**Supplied text:**
=-=-=

The ΛCDM is based on six primary
parameters, and a great deal of
quantitative astronomical activity
is currently focused on determining
the values for those parameters.
However, it is important to note
that the ΛCDM model has a number of
problems: there is no clue yet what
particles comprise “non-baryonic”
CDM, no explanation for the
underlying physical nature of dark
energy, and to a large extent it is
really a “parameterization of
ignorance.”
In part one of this article we
reviewed a paper by Xu and Siegel
about dark matter in our solar
system. Siegel cited previous papers
by others that claimed to
categorically establish dark matter
as a physical reality. The
references included observations of
the cosmic microwave background (CMB),
the power spectrum of the Universe,
and colliding galaxy clusters.

=-=-=

**Extracted information:**
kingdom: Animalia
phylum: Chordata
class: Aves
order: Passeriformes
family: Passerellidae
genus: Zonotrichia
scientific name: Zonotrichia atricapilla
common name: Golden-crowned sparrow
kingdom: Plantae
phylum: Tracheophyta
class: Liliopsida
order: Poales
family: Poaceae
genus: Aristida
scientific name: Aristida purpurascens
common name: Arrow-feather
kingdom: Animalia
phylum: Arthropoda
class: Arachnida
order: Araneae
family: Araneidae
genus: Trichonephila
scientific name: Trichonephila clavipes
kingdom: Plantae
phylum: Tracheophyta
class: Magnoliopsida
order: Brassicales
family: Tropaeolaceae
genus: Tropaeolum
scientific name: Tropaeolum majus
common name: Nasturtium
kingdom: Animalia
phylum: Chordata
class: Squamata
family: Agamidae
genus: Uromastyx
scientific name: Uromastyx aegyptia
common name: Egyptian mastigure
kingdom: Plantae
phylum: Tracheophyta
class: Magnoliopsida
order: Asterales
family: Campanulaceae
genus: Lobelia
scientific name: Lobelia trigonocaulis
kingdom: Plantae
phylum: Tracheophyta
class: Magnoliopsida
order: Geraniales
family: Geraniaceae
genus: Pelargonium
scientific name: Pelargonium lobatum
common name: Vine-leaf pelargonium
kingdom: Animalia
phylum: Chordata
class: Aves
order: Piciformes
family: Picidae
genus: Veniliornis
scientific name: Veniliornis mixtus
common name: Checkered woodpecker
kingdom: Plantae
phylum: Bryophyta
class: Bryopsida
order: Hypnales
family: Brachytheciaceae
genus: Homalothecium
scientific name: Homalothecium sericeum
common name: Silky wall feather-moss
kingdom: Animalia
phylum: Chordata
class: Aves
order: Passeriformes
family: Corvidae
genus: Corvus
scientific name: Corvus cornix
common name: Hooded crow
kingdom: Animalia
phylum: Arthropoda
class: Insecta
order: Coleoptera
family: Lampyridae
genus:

=-=-=

**What is asked:**
**A)** According to the passage on the ΛCDM model, how many primary parameters is that model based on?
**B)** Resume the passage on the ΛCDM model and dark matter, starting after its last sentence.

**Task responses:**
**A)** Six.

**B)**
Siegel lists a key paper by
Kamatsu et al (2008), a highly
mathematical paper. Yet hidden under
the dense computations is a set of
assumptions concerning the
cosmological model. The 5-year WMAP
data used by the paper needs to be
understood first. This is not data
about dark energy, or dark matter,
or spatial curvature, it is data
about the temperature of the
background cosmic radiation.
Through long term measurements, the
WMAP study has accumulated a higher
resolution image of the cosmic
background radiation that radiates
at about 3 Kelvin. Roughly
isotropic, in detail it is slightly
anisotropic. Determining the
parameters for the ΛCDM model is
based on fitting theoretical
predictions on a measured power
spectrum.
The determination of the ΛCDM
parameters from the WMAP data is
essentially a curve-fitting exercise
with all the hazards that come with
the use of complicated, highly
parameterized mathematical models.
Regardless, one key point is that
redshift data is fundamental to the
interpretation in the context of the
standard model.
As it happens, redshift is not
directly related to distance. Halton
Arp’s book, “Seeing Red: Redshifts,
Cosmology and Academic Science,”
effectively refutes the long-held
assumption about redshift as
evidence for an expanding Universe.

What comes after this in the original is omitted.